Throughout my undergrad experience at Queen’s University I was confronted on several occasions with aggressive anti-Israel rhetoric. I’m not a particularly religious person, but the climate on campus was enough to make me aware and self-conscious of my minority status as a Jew. In this blog post I’d like to relate one of the more uncomfortable situations I was presented with during my time as a student, and invite readers to commiserate with me about the new face of Antisemitism that has infiltrated left-wing politics.
I began university as a fresh-faced film major, eager to get involved with a faculty that initially seemed hip and open-minded. But unfortunately it didn’t take long for this arty department to rear its ugly head and make me feel alienated enough to switch from a double major in film and drama to the only slightly more conservative English literature.
In a first year lecture sized film course, taken by hundreds of freshmen, one particularly charismatic and radical professor thought it appropriate to subject the entire class to an interactive presentation regarding “Israeli Apartheid”. Not only is the very name of this concept disingenuous and hurtful, but the manner in which she raised the topic was distasteful, left no room for discussion and was entirely unrelated to film studies.
I arrived at the lecture hall one spring afternoon to find that all the students were being lined up outside, and a separate group of students who were not signed up for the course were checking ID cards. The students running the screening process singled some of us out at random to wait outside and enter the class late. As it turns out, the purpose of this exercise was to demonstrate how Israeli checkpoints ostracize and persecute Palestinians trying to enter the country. (I won’t even get in to the racial profiling that occurred when I was ‘randomly’ selected to wait outside by a girl in a hijab who read that my name was Jacob Abba Morgan).
Upon entering the class, those of us who were admitted with late entry were made to sit in a separated area at the back. At the front stood this film studies professor standing proudly with her small legion of militant looking students who were all dressed in black. On the screen there was a ridiculous bit of propaganda that showed an army helicopter marked IDF looming over a lone Palestinian boy sitting dejectedly in a fiery wasteland dotted with barbed wire. I couldn’t believe my eyes.
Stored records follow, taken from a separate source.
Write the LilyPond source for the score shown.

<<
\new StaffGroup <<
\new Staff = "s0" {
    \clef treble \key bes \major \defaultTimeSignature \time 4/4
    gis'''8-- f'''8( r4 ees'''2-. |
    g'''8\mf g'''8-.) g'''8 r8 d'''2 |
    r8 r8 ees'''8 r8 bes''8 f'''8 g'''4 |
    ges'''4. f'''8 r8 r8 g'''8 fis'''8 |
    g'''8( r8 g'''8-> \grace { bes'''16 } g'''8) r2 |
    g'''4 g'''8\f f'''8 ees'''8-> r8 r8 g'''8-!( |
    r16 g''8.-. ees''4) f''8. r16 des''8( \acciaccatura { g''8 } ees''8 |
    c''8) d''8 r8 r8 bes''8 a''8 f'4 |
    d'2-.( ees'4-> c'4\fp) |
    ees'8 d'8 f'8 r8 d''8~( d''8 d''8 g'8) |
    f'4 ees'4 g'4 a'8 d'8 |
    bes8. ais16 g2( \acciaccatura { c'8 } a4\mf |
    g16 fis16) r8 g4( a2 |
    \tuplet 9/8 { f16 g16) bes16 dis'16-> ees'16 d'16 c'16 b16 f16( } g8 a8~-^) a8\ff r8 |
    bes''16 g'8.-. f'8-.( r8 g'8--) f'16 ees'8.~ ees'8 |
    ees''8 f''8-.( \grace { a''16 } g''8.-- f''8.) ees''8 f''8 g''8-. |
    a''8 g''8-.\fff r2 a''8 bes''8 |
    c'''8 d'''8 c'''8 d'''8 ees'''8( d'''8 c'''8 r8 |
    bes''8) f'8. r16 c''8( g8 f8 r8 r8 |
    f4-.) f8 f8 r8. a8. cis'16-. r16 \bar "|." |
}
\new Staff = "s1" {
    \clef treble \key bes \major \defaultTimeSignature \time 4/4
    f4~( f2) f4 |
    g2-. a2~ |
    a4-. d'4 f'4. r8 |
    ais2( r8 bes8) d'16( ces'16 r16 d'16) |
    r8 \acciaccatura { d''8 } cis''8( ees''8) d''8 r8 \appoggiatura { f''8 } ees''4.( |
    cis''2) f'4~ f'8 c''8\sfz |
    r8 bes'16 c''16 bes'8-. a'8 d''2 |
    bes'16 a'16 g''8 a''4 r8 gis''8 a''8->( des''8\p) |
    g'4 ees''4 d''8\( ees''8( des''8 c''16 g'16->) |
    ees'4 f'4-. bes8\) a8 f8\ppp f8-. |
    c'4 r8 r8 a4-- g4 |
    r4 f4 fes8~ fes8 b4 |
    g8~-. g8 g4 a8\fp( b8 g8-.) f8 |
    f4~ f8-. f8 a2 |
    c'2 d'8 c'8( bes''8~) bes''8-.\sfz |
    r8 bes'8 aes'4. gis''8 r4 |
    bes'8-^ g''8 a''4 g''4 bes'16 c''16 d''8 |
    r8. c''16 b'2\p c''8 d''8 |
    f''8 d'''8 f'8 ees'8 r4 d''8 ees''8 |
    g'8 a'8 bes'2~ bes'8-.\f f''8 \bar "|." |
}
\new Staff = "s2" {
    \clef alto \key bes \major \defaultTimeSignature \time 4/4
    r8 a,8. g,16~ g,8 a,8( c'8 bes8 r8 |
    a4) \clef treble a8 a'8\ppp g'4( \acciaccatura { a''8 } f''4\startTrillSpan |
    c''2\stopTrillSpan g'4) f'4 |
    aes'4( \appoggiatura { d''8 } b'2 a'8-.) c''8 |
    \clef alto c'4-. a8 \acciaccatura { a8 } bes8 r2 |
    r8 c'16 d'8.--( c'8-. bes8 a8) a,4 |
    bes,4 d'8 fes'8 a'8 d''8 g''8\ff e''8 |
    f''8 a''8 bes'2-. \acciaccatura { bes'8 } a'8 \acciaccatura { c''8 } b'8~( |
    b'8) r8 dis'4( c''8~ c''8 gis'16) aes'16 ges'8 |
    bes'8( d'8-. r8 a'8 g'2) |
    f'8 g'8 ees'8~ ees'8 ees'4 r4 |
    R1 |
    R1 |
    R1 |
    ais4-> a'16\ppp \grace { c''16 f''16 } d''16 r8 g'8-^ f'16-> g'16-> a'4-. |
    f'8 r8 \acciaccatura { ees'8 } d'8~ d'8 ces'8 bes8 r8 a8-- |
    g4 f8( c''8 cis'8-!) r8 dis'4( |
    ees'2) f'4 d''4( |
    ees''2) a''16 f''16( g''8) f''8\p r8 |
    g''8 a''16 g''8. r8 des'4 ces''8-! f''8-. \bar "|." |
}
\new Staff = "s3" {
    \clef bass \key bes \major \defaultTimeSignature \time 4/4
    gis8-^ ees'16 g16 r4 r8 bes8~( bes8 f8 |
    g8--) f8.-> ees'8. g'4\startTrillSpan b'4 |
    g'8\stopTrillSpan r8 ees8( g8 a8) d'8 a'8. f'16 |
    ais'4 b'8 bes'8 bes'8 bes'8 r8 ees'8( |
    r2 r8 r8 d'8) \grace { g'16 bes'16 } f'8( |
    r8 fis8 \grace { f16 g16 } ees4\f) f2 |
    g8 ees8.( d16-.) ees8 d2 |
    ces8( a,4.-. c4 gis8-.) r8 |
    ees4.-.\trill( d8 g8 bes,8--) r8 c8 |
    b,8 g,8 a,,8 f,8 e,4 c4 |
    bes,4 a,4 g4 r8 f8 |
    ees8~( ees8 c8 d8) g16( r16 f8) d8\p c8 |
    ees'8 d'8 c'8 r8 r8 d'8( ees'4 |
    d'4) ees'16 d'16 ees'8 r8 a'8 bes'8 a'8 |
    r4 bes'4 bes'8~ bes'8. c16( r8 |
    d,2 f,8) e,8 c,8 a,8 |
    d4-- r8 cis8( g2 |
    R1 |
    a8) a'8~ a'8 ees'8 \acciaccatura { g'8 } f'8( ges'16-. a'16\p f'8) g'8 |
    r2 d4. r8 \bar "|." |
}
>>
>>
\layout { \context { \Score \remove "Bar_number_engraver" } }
It’s difficult enough to raise your hand and make a comment in a lecture filled with hundreds of your peers, let alone when you are trying to argue a counterpoint. So perhaps because I was shy, or perhaps because I was just too offended to think straight, I didn’t say anything and simply got up and left the classroom. I studied hard for the exam but quickly made the decision to leave the film department and find a place where hate-filled and one-sided politics were left out of the picture. What is clear to me is that this professor abused her position of authority, and despite the fact that I complained to my teaching assistant and I know others did the same, this angry professor never saw any repercussions for her actions.
To condemn checkpoints with no mention of the terrorism that warranted these checkpoints is blatantly biased. This is just one instance of how the Israeli-Palestinian conflict is distorted within the halls of Canadian universities and how many professors perpetuate the problem by abusing their positions to push their warped agendas.